Intervention de Laurent Fabius

Réunion du 14 avril 2015 à 8h30
Commission d'enquête sur la surveillance des filières et des individus djihadistes

Laurent Fabius, ministre des affaires étrangères et du développement international :

Le fait que des diplomates turcs soient retenus à Mossoul interdisait à la Turquie, aussi longtemps qu'ils n'étaient pas libérés, de s'associer à certaines déclarations très fermes de certains pays dont la France, mais elle a accompagné certaines actions menées contre ceux qui détenaient ces otages. Les accusations de double langage sont portées de manière récurrente contre la Turquie et d'autres pays. Les ministres des affaires étrangères successifs devant avoir pour vertu première de ne pas pécher par naïveté, nous demandons fréquemment à nos services de procéder aux vérifications nécessaires ; il va sans dire que si nous avons ou si nous avions le sentiment d'un double langage avéré, nous réagissons ou réagirions. Il est vrai aussi que la doctrine d'un pays peut évoluer, ou qu'il veuille défendre ses intérêts de la manière qu'il pense la meilleure. Rien de tout cela n'est simple, mais il ne me paraît pas justifié d'accuser ce pays en particulier, même si la prudence s'impose.

La question du financement du terrorisme est un sujet capital. Daech est une organisation qui se prend pour un État. Incidemment, si la diplomatie westphalienne est en difficulté, c'est que des groupes revendiquent les attributs des États au moment où ceux-ci s'affaiblissent. C'est bien au portefeuille qu'il faut frapper Daech et consorts, et nous nous y employons. Des réunions ont déjà eu lieu à ce sujet à Bahreïn, des travaux sont menés sous l'égide de l'ONU, et d'autres encore. Nous y participons. La question du financement doit sans cesse être remise sur le métier. Aux ressources tirées de la vente du pétrole s'ajoutent le produit d'autres financements et des prélèvements qui sont en quelque sorte l'impôt du califat.

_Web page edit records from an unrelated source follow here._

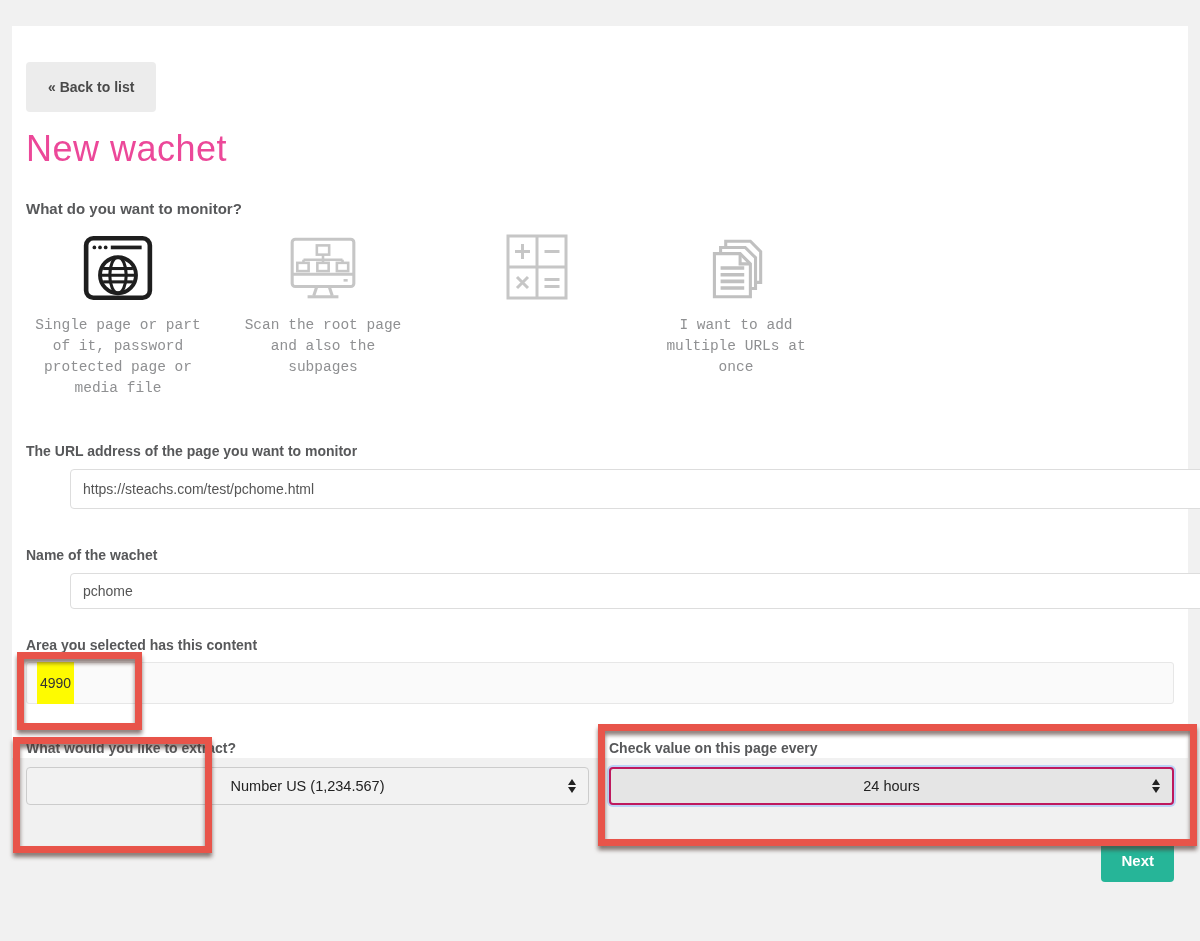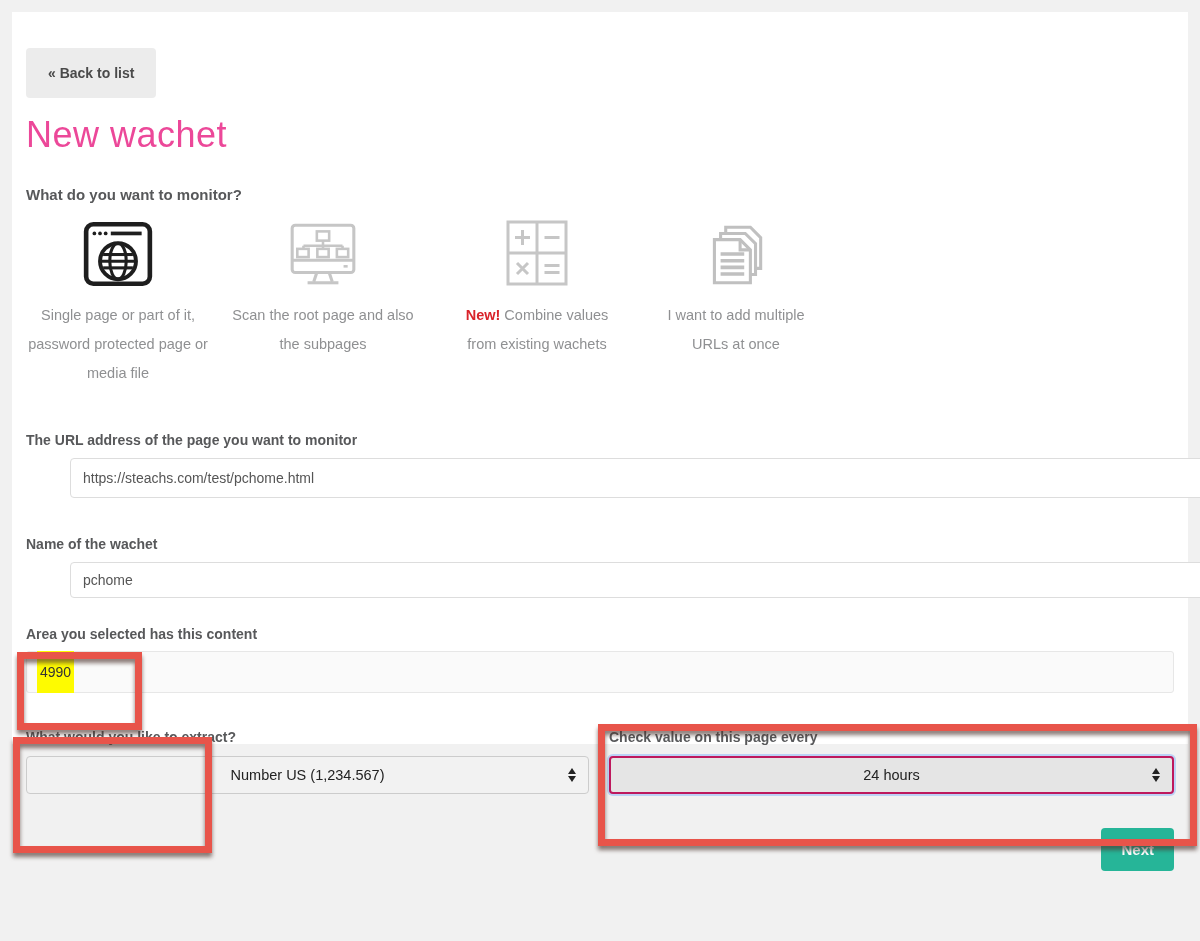--- a/index.html
+++ b/index.html
@@ -5,7 +5,7 @@
   * { margin:0; padding:0; box-sizing:border-box; }
   html,body { width:1200px; height:941px; }
   body { font-family:"Liberation Sans","DejaVu Sans",sans-serif; background:#f1f1f1; position:relative; overflow:hidden; }
-  .card { position:absolute; left:12px; top:12px; width:1176px; height:732px; background:#ffffff; padding:0 14px; }
+  .card { position:absolute; left:12px; top:26px; width:1176px; height:732px; background:#ffffff; padding:0 14px; }
 
   .back-btn { display:inline-block; margin-top:36px; background:#ececec; color:#4a4a4a; font-weight:bold; font-size:14px; border:none; border-radius:4px; padding:17px 22px; cursor:pointer; }
   h1.title { margin-top:16px; font-size:36px; font-weight:500; color:#ec4899; letter-spacing:0.5px; }

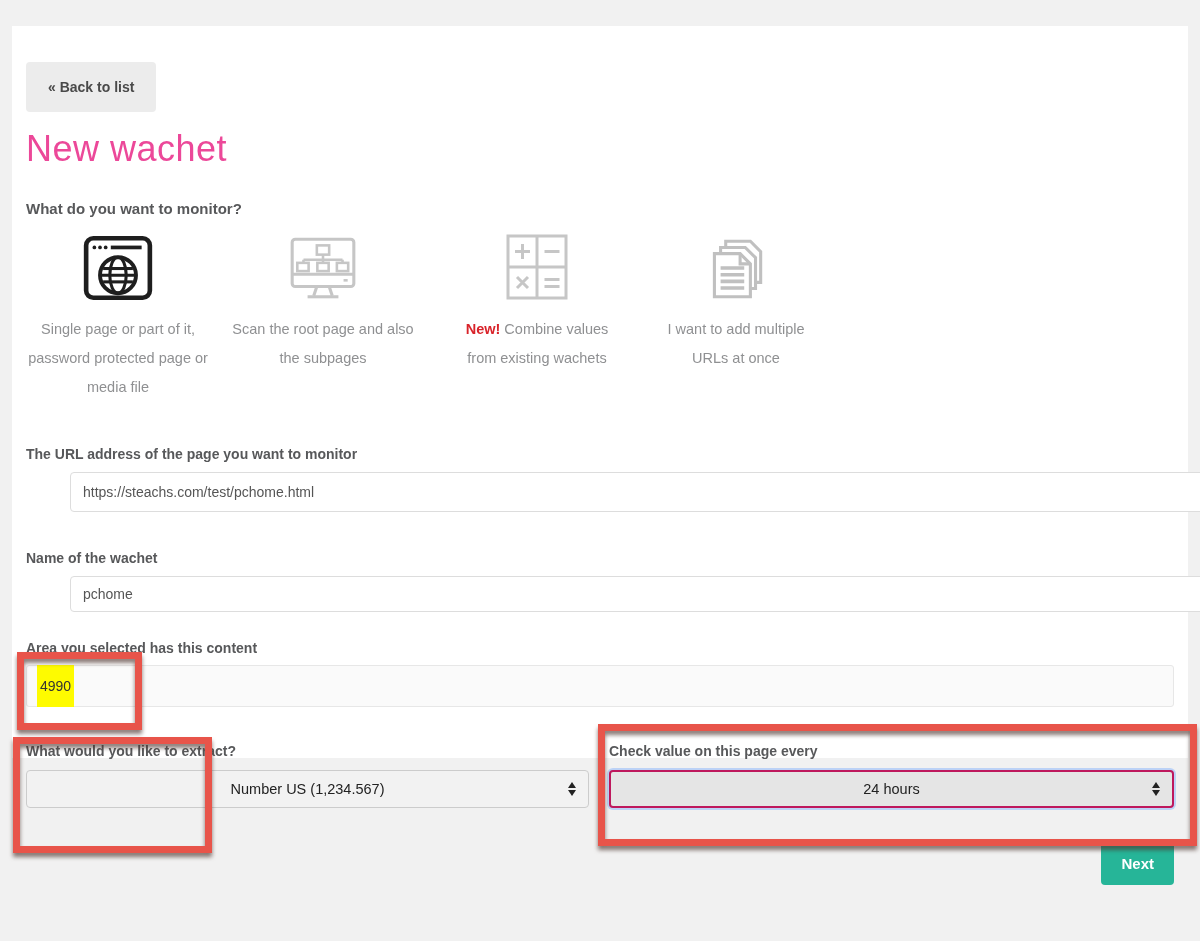--- a/index.html
+++ b/index.html
@@ -14,7 +14,7 @@
   .options-row { display:flex; margin-top:12px; }
   .option { text-align:center; }
   .option .icon-wrap { height:76px; display:flex; align-items:flex-end; justify-content:center; }
-  .option .caption { margin-top:10px; font-size:14.5px; line-height:29px; color:#8f9092; }
+  .option .caption { margin-top:10px; font-size:14.5px; line-height:21px; color:#8f9092;font-family:Liberation Mono, monospace; }
   .opt-1 { width:184px; }
   .opt-2 { width:182px; margin-left:22px; }
   .opt-3 { width:150px; margin-left:48px; }

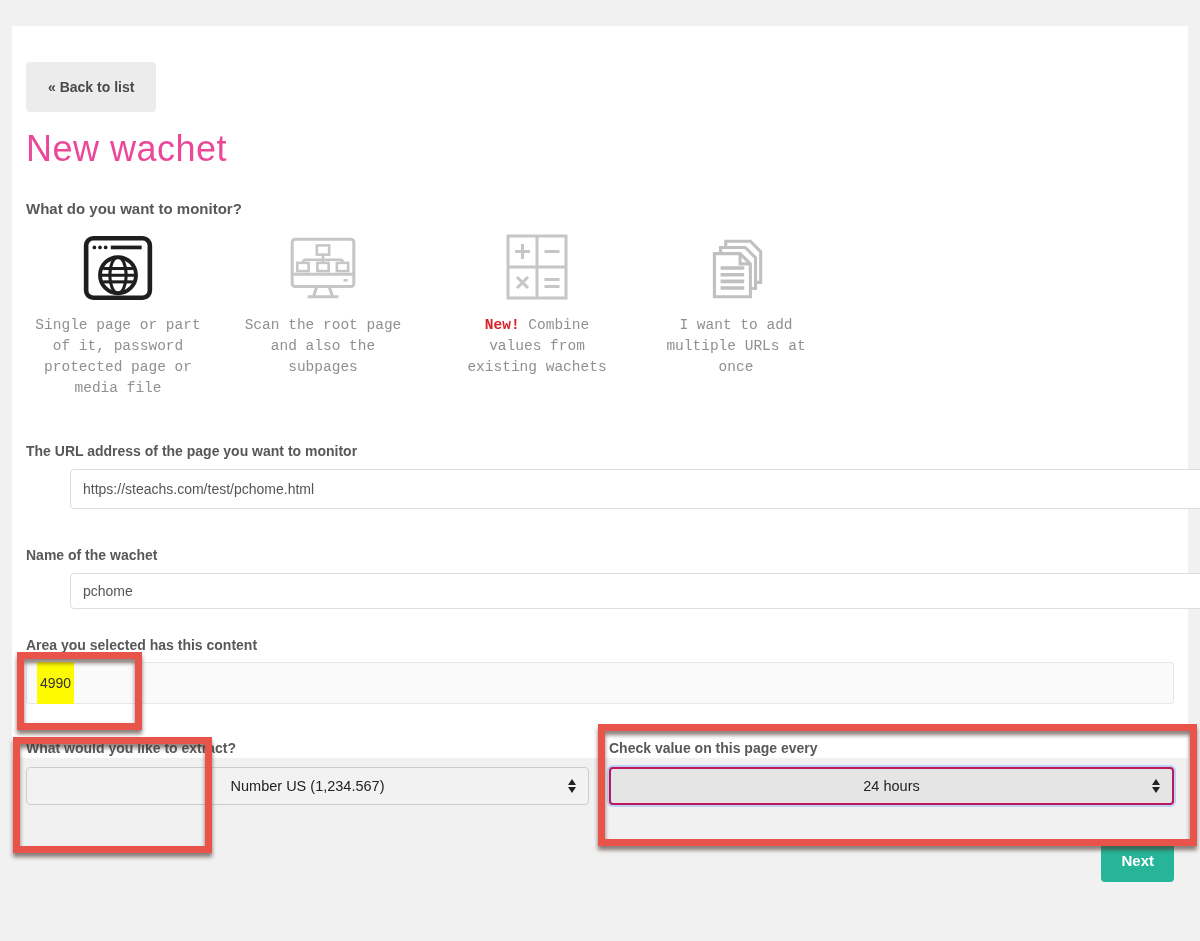--- a/index.html
+++ b/index.html
@@ -115,7 +115,6 @@
           <path d="M43.5 47.5 H58.5 M43.5 54.5 H58.5" stroke-width="3"></path>
         </svg>
       </div>
-      <div class="caption"><span class="new-badge">New!</span><span> Combine values from existing wachets</span></div>
     </div>
 
     <div class="option opt-4">

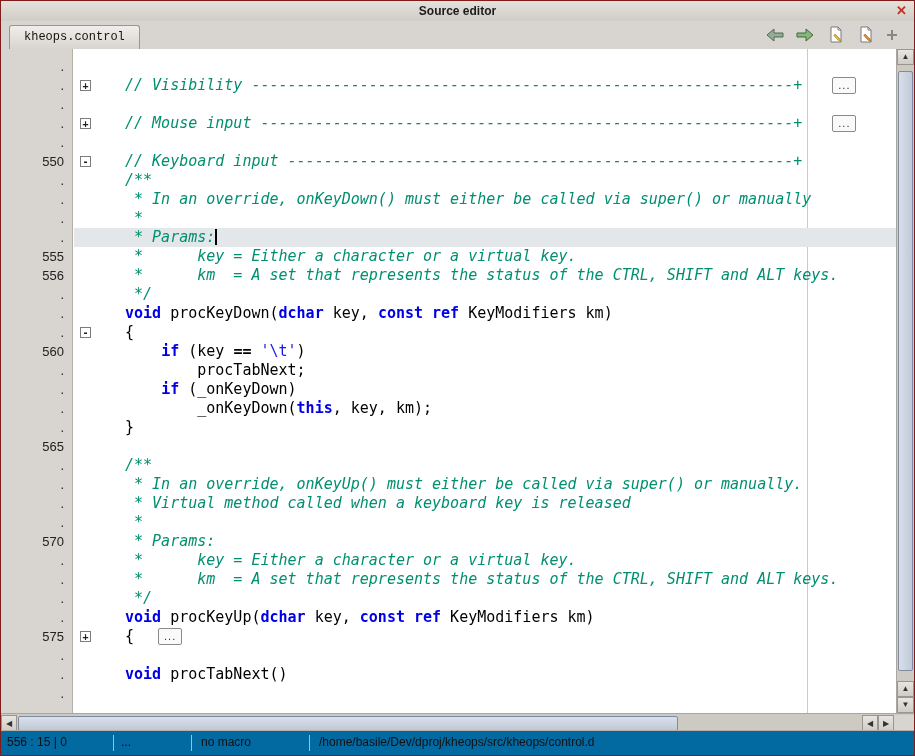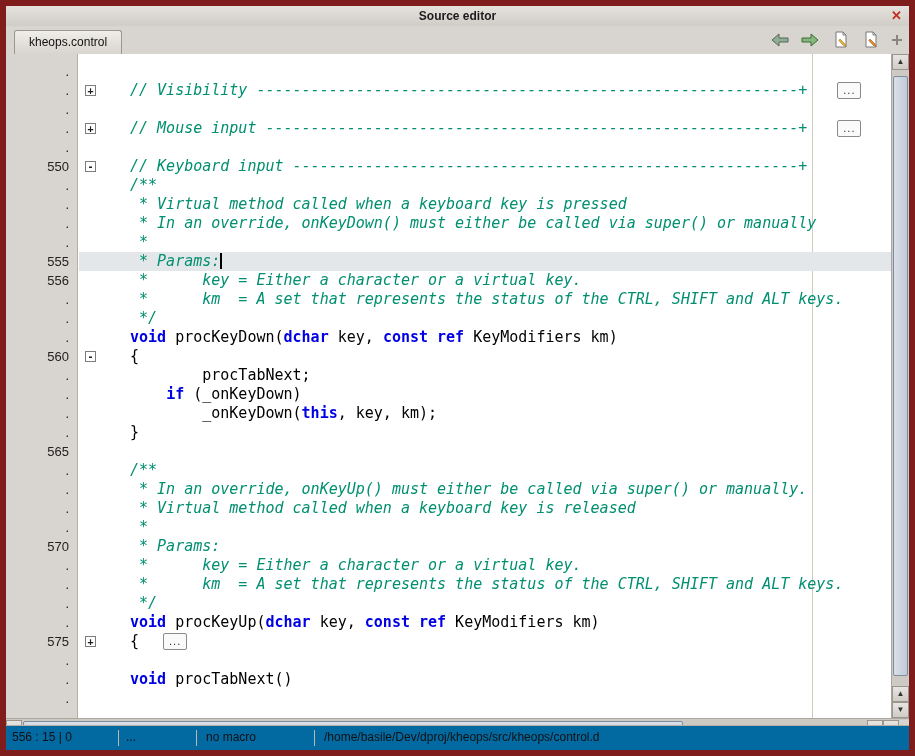--- a/index.html
+++ b/index.html
@@ -4,7 +4,7 @@
 <style>
   html,body{margin:0;padding:0;background:#777;}
   .window{position:relative;width:915px;height:756px;background:#d8d4cf;
-    font-family:"Liberation Sans",sans-serif;border:6px solid #7f1d1d;box-sizing:border-box;overflow:hidden;}
+    font-family:"Liberation Sans",sans-serif;border:1px solid #7f1d1d;box-sizing:border-box;overflow:hidden;}
 
   
   .titlebar{position:absolute;top:0;left:0;right:0;height:20px;

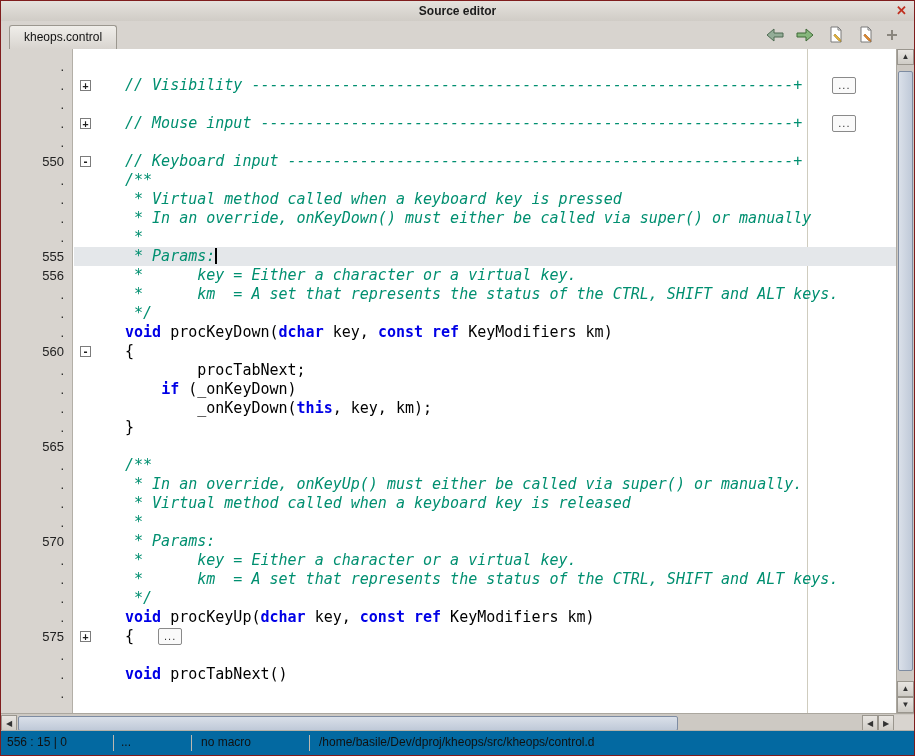--- a/index.html
+++ b/index.html
@@ -16,7 +16,7 @@
   .tabbar{position:absolute;top:20px;left:0;right:0;height:28px;background:#d8d4cf;border-bottom:1px solid #a9a59d;}
   .tab{position:absolute;left:8px;top:4px;height:23px;padding:0 14px;
     background:linear-gradient(#f0eeea,#d8d4cf);border:1px solid #9b978f;border-bottom:none;
-    border-radius:3px 3px 0 0;line-height:23px;font-size:12px;color:#111;}
+    border-radius:3px 3px 0 0;line-height:23px;font-size:12px;color:#111;font-family:Liberation Mono, monospace;}
   .tbicon{position:absolute;top:7px;}
 
   

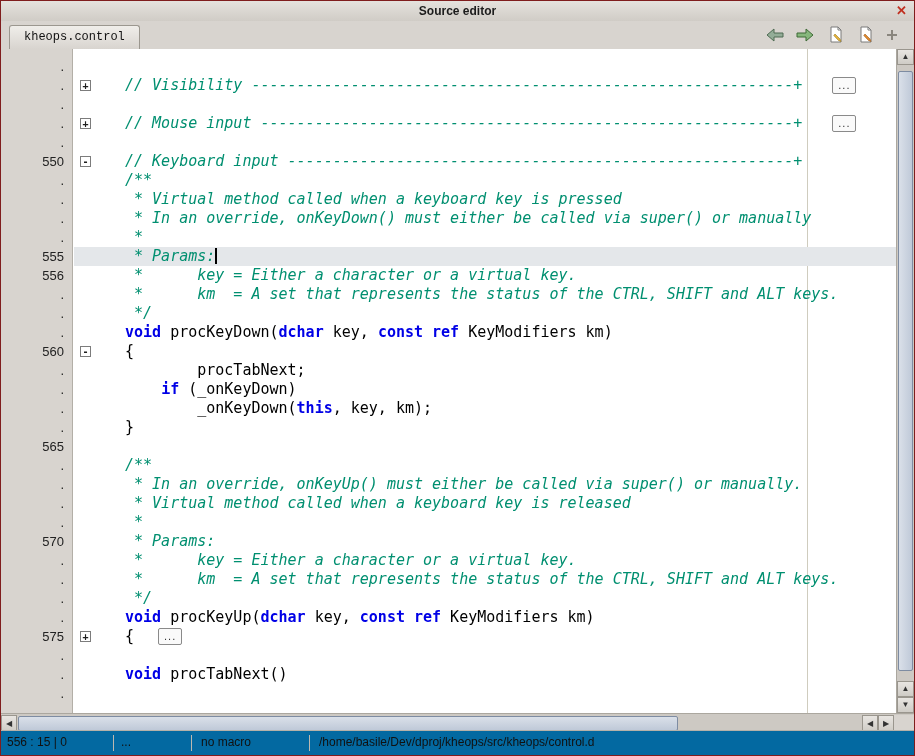--- a/index.html
+++ b/index.html
@@ -159,7 +159,6 @@
         <div class="code-row"><span></span></div>
         <div class="code-row"><span class="fold">-</span><span><span class="cm">// Keyboard input --------------------------------------------------------+</span></span></div>
         <div class="code-row"><span><span class="cm">/**</span></span></div>
-        <div class="code-row"><span><span class="cm"> * Virtual method called when a keyboard key is pressed</span></span></div>
         <div class="code-row"><span><span class="cm"> * In an override, onKeyDown() must either be called via super() or manually</span></span></div>
         <div class="code-row"><span><span class="cm"> *</span></span></div>
         <div class="code-row current"><span><span class="cm"> * Params:</span><span class="caret"></span></span></div>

Le même travail s'impose à propos des filières d'immigration clandestine en provenance de la Lybie, qu'il faut démanteler. On peut s'attendre que le phénomène prenne des proportions d'une ampleur inédite dans les mois qui viennent, et l'Italie vient de recueillir 4 000 personnes en deux jours seulement. Or, la communauté internationale ne fait pas assez pour le démantèlement de ces filières. A-t-on arrêté le moindre trafiquant, en Lybie ou ailleurs ? Pourtant, les bateaux qui servent à ces transports ont des propriétaires, et ces passages ont des organisateurs. Les questions, du reste liées, du financement du terrorisme et du financement de l'immigration illégale sont des sujets très importants. Sous Mouammar Kadhafi, 90 % des Libyens vivaient des revenus du pétrole. Ces ressources existent toujours, et elles continuent d'être distribuées.